When you leave property to charity in your will or revocable trust, it’s reasonable to assume that it won’t be subject to estate tax. After all, the charitable estate tax deduction excludes the value of donated property from your estate. But if you split a charitable bequest of property among two or more charities, your heirs may be in for an unpleasant tax surprise.

One family learned this lesson the hard way in a recent U.S. Tax Court case — Estate of Miriam M. Warne. In that case, a bequest of a 100% interest in an LLC was split between two charities. This created a mismatch between the value included in Warne’s estate and the amount allowed as a charitable deduction for estate tax purposes. The result: Warne’s estate was increased by about $2.5 million because of the reduced charitable contribution, triggering $1 million in additional estate tax — plus interest and penalties.

A generous donation

When Warne died in 2014, her estate included a 100% interest in Royal Gardens, LLC, which was wholly owned by a revocable family trust. The parties stipulated that the value of the LLC, which held an interest in a mobile home park, was $25.6 million at the time of Warne’s death. In an amendment to the family trust, Warne left 75% of her interest in Royal Gardens to a family charitable foundation and the remaining 25% to a church. On its estate tax return, Warne’s estate valued the two donations at $19.2 million and $6.4 million, respectively, which combined to equal the full value of the 100% ownership interest.

After an audit, the IRS decreased the estate’s charitable deduction for the split donation of Royal Gardens from $25.6 million to approximately $23.1 million to reflect valuation discounts applicable to the fractional interests received by the two charities.

Different principles apply

The Tax Court agreed with the IRS, explaining that different principles apply when valuing assets for estate tax purposes and charitable deduction purposes. When valuing an asset as part of an estate, the court values the entire interest held by the estate, without regard to the asset’s later disposition. In contrast, when property is split as part of a charitable donation, the court looks at the value of what each charity receives rather than the value of what the estate contributes.

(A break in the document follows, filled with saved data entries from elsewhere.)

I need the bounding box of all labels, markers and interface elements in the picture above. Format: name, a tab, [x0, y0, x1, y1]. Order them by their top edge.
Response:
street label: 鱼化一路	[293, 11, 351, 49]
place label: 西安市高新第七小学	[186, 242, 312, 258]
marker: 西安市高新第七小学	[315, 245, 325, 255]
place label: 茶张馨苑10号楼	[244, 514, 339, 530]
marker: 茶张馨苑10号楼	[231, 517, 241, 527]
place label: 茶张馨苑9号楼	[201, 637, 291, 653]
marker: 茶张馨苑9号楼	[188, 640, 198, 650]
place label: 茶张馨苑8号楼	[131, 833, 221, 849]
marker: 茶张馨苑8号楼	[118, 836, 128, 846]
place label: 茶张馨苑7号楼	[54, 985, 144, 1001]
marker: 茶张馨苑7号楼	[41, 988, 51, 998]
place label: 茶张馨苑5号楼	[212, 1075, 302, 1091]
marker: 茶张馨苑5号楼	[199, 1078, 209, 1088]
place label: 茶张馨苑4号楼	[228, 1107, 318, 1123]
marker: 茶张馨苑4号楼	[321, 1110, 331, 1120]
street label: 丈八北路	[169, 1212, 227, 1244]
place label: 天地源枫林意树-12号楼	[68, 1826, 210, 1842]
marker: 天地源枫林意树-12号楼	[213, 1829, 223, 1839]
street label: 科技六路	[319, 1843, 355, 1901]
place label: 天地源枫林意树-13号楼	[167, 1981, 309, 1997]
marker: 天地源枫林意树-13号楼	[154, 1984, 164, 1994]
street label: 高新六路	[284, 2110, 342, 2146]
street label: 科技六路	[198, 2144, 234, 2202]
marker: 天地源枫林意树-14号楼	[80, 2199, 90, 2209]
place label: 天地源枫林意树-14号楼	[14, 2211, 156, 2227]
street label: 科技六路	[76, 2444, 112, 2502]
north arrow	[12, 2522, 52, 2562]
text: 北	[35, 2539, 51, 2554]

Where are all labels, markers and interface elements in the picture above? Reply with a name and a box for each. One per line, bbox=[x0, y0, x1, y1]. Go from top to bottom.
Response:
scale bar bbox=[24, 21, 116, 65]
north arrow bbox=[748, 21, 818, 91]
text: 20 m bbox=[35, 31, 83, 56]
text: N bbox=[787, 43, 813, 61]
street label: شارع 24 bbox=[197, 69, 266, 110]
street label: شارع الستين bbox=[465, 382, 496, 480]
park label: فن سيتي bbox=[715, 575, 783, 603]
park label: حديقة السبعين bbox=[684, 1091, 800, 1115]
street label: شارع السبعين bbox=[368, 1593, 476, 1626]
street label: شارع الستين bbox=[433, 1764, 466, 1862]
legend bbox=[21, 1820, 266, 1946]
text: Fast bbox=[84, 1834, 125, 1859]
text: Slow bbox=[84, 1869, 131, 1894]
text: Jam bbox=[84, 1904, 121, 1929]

This means that Warne’s estate had to include 100% of Royal Garden’s value in the estate but could deduct only the discounted value of the 25% and 75% fractional interests received by the respective charities. The Tax Court rejected the estate’s argument that this result would “subvert the public policy of motivating charitable donations.”

Avoiding a mismatch

Many commentators feel that the outcome in Warne is unfair. They argue that there shouldn’t be a mismatch between the value of property for estate tax purposes and the amount of the corresponding charitable deduction merely because the deceased chose to benefit two charities rather than one. In any event, it seems that this result can be avoided by leaving the entire property interest to a single charity, such as a private foundation, which then shares the property with other charities.